For per-seat tools (Notion, Slack, Figma, and similar), each unrevoked seat is pure waste. At $10-30 per seat per month across 5-10 tools, a single missed offboarding can cost $600-3,600 per year. License recovery - reclaiming and either cancelling or making available for seat reallocation to a new hire - is the direct financial benefit of a thorough offboarding. The cost compounds with each departure where this step is skipped.
The fix: make license revocation a required step in the offboarding checklist, not an optional afterthought. Every tool the departing employee had access to should have their seat removed or reassigned within 24 hours of their last day. The SaaS license management guide covers how to build and maintain a seat inventory so this step is fast to execute. For a closer look at the cost of seats nobody uses, the unused software seats guide quantifies the impact across common tool categories.
Frequently asked questions
What happens to SaaS accounts when an employee leaves?
Nothing happens automatically. The account stays active, the seat remains allocated, and the company keeps paying for it. In some cases the departing employee may still have login access, which is a security risk. You need to manually revoke access and deprovision the seat for each tool.
How long do businesses typically keep paying for ex-employee accounts?
Research suggests the average is 3-6 months. Annual-billed tools are the worst - you pay for the full year upfront, and if someone leaves in month 2, you lose 10 months of that seat unless you can reassign it.
What's the security risk of not revoking SaaS access after someone leaves?
A former employee with active credentials can still log in to company tools. This could mean accessing customer data in a CRM, reading confidential documents in a project management tool, or downloading code from a source control system.
What's the most important SaaS account to offboard first?

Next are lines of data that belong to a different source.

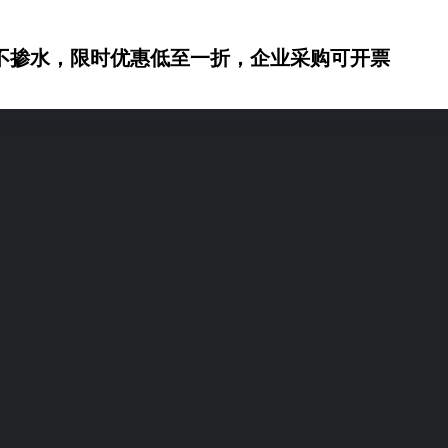
不掺水，限时优惠低至一折，企业采购可开票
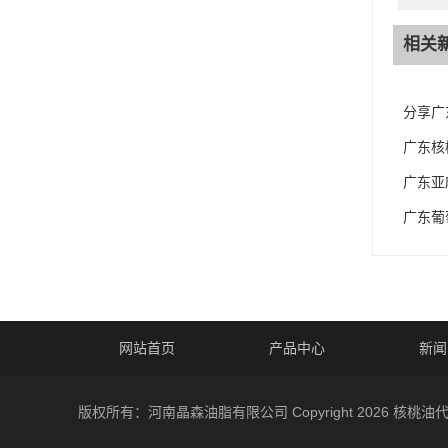
相关
分享广
广东核
广东亚
广东葡
网站首页
产品中心
新闻
版权所有：河南晶森油脂有限公司 Copyright 2026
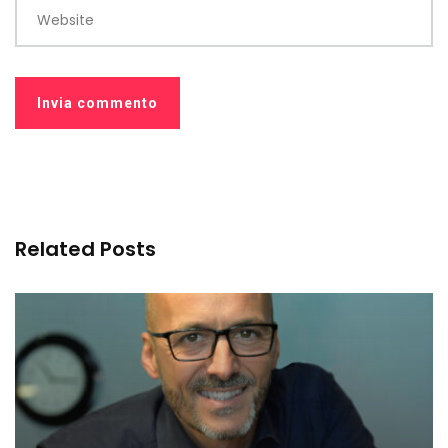
Website
Related Posts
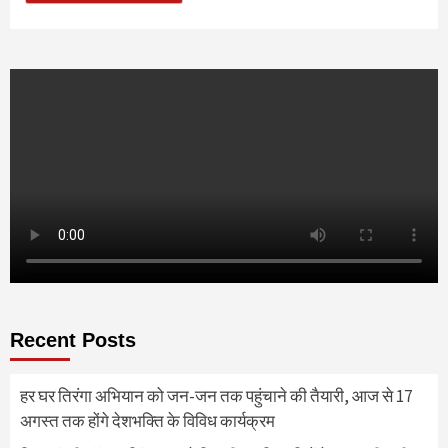
Recent Posts
हर घर तिरंगा अभियान को जन-जन तक पहुंचाने की तैयारी, आज से 17
अगस्त तक होंगे देशभक्ति के विविध कार्यक्रम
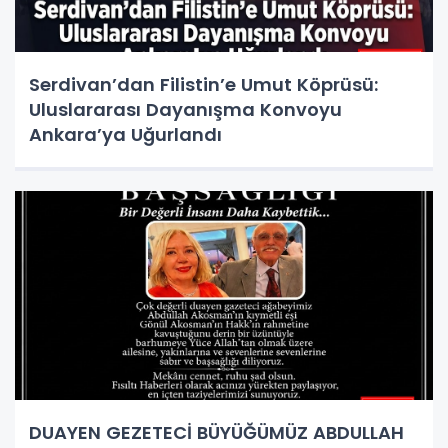
Serdivan’dan Filistin’e Umut Köprüsü:
Uluslararası Dayanışma Konvoyu
Ankara’ya Uğurlandı
DUAYEN GEZETECİ BÜYÜĞÜMÜZ ABDULLAH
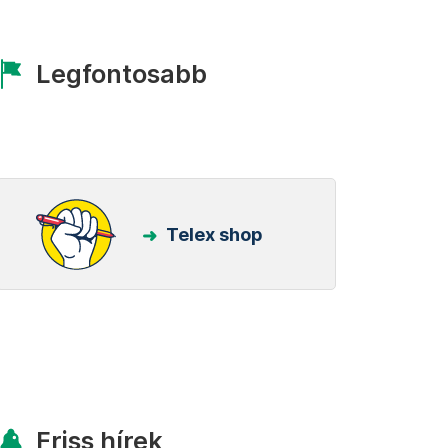
Legfontosabb
Telex shop
Friss hírek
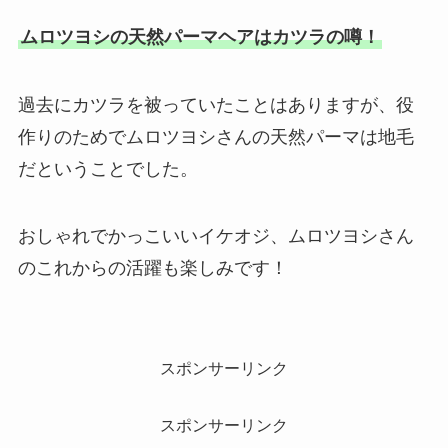
ムロツヨシの天然パーマヘアはカツラの噂！
過去にカツラを被っていたことはありますが、役
作りのためでムロツヨシさんの天然パーマは地毛
だということでした。
おしゃれでかっこいいイケオジ、ムロツヨシさん
のこれからの活躍も楽しみです！
スポンサーリンク
スポンサーリンク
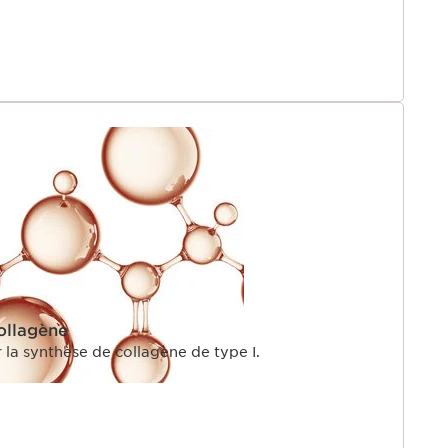
ollagène
 la synthèse de collagène de type I.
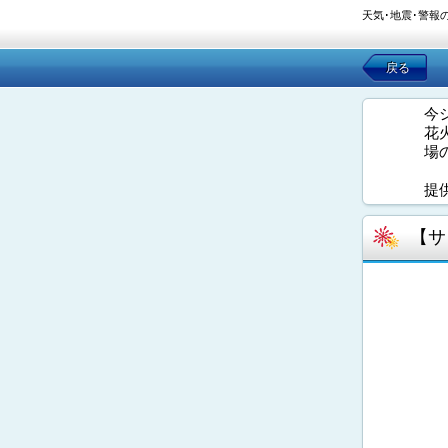
天気･地震･警報
戻る
今
花
場
提
【サ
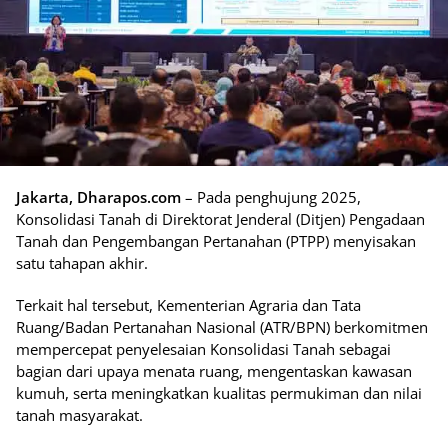
Jakarta, Dharapos.com
– Pada penghujung 2025,
Konsolidasi Tanah di Direktorat Jenderal (Ditjen) Pengadaan
Tanah dan Pengembangan Pertanahan (PTPP) menyisakan
satu tahapan akhir.
Terkait hal tersebut, Kementerian Agraria dan Tata
Ruang/Badan Pertanahan Nasional (ATR/BPN) berkomitmen
mempercepat penyelesaian Konsolidasi Tanah sebagai
bagian dari upaya menata ruang, mengentaskan kawasan
kumuh, serta meningkatkan kualitas permukiman dan nilai
tanah masyarakat.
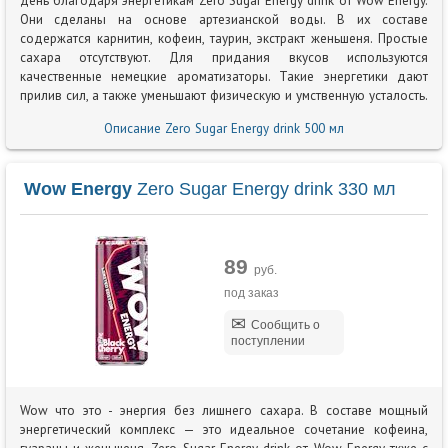
день благодаря энергетикам Zero Sugar Energy drink от Wow Energy.
Они сделаны на основе артезианской воды. В их составе
содержатся карнитин, кофеин, таурин, экстракт женьшеня. Простые
сахара отсутствуют. Для придания вкусов используются
качественные немецкие ароматизаторы. Такие энергетики дают
прилив сил, а также уменьшают физическую и умственную усталость.
Описание Zero Sugar Energy drink 500 мл
Wow Energy
Zero Sugar Energy drink 330 мл
89
руб.
под заказ
Сообщить о
поступлении
Wow что это - энергия без лишнего сахара. В составе мощный
энергетический комплекс — это идеальное сочетание кофеина,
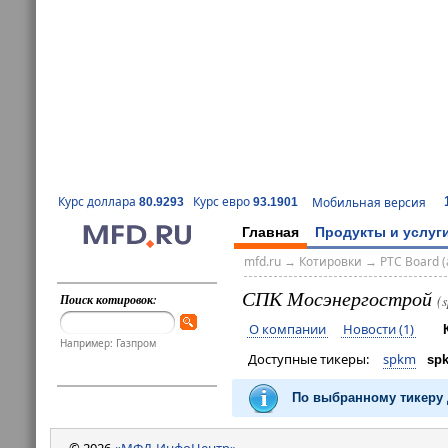
Курс доллара
Курс евро
Мобильная версия
80.9293
93.1901
Главная
Продукты и услуг
mfd.ru
→
Котировки
→
РТС Board (
СПК Мосэнергострой
Поиск котировок:
(
О компании
Новости (1)
Например: Газпром
Доступные тикеры:
spkm
sp
По выбранному тикеру 
© 2026
«МФД-ИнфоЦентр»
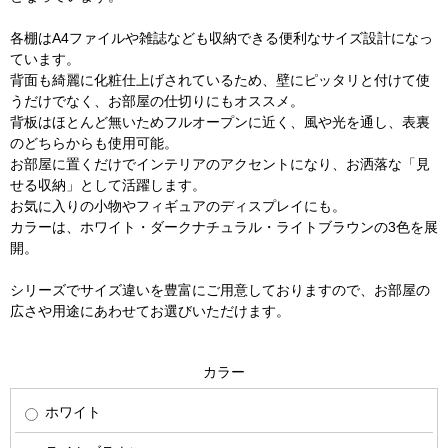
各棚はA4ファイルや雑誌なども収納できる便利なサイズ設計になっ
ています。
背面も綺麗に化粧仕上げされているため、壁にピッタリと付けて使
うだけでなく、お部屋の仕切りにもオススメ。
背板はほとんど無いためフルオープンに近く、風や光を通し、表裏
のどちらからも使用可能。
お部屋に置くだけでインテリアのアクセントになり、お洒落な「見
せる収納」として活躍します。
お気に入りの小物やフィギュアのディスプレイにも。
カラーは、ホワイト・ダークナチュラル・ライトブラウンの3色を展
開。
シリーズでサイズ違いを豊富にご用意しておりますので、お部屋の
広さや用途にあわせてお選びいただけます。
カラー
ホワイト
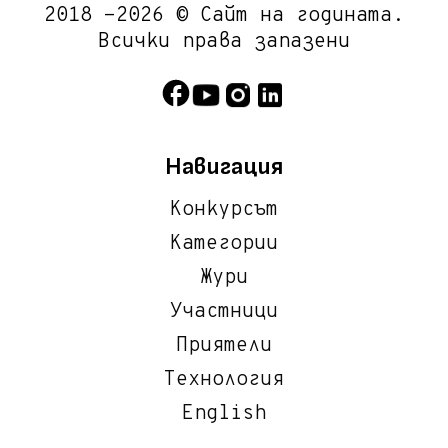
2018 -2026 © Сайт на годината.
Всички права запазени
Навигация
Конкурсът
Категории
Жури
Участници
Приятели
Технология
English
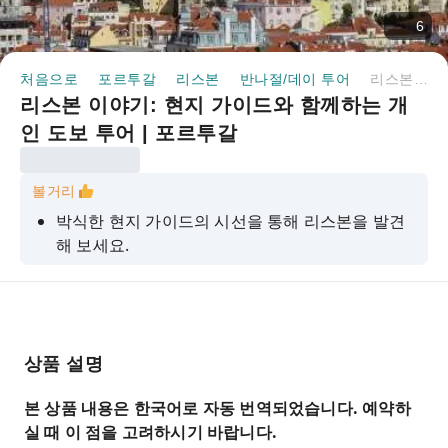
6
처음으로
포르투갈
리스본
반나절/데이 투어
리스본 이야기: 현지 가이드와 함께하는 개인 도보 투어 | 포르투갈
리스본 이야기: 현지 가이드와 함께하는 개
인 도보 투어 | 포르투갈
볼거리
박식한 현지 가이드의 시선을 통해 리스본을 발견
해 보세요.
관심사에 맞춰 맞춤화된 경험을 즐겨보세요.
율리시스의 전설부터 활기 넘치는 세계적인 도시
로 성장한 리스본의 역사를 발견해 보세요.
상품 설명
자카란다 나무와 우아한 분수가 있는 고요한 광장
인 라르고 도 카르모를 방문해 보세요.
본 상품 내용은 한국어로 자동 번역되었습니다. 예약하
실 때 이 점을 고려하시기 바랍니다.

Email and identity providers (Google Workspace, Microsoft 365, Okta) should be the first accounts you revoke, because they often control SSO access to many other tools. Once email is deactivated, any tool that uses Sign in with Google or SSO will also be locked out automatically.
What happens to SaaS licenses when an employee leaves?
Nothing automatically. Licenses continue renewing unless manually revoked. This is why offboarding must include a license revocation step for every SaaS tool the employee had access to.
How do I manage SaaS subscriptions during employee offboarding?
List every tool the employee had access to, revoke access and reduce seat count within 24 hours of their last day, and reassign owner in your subscription tracker if they owned any subscriptions. Tools connected via SSO lose access when you disable the identity account; tools with independent logins must be revoked manually.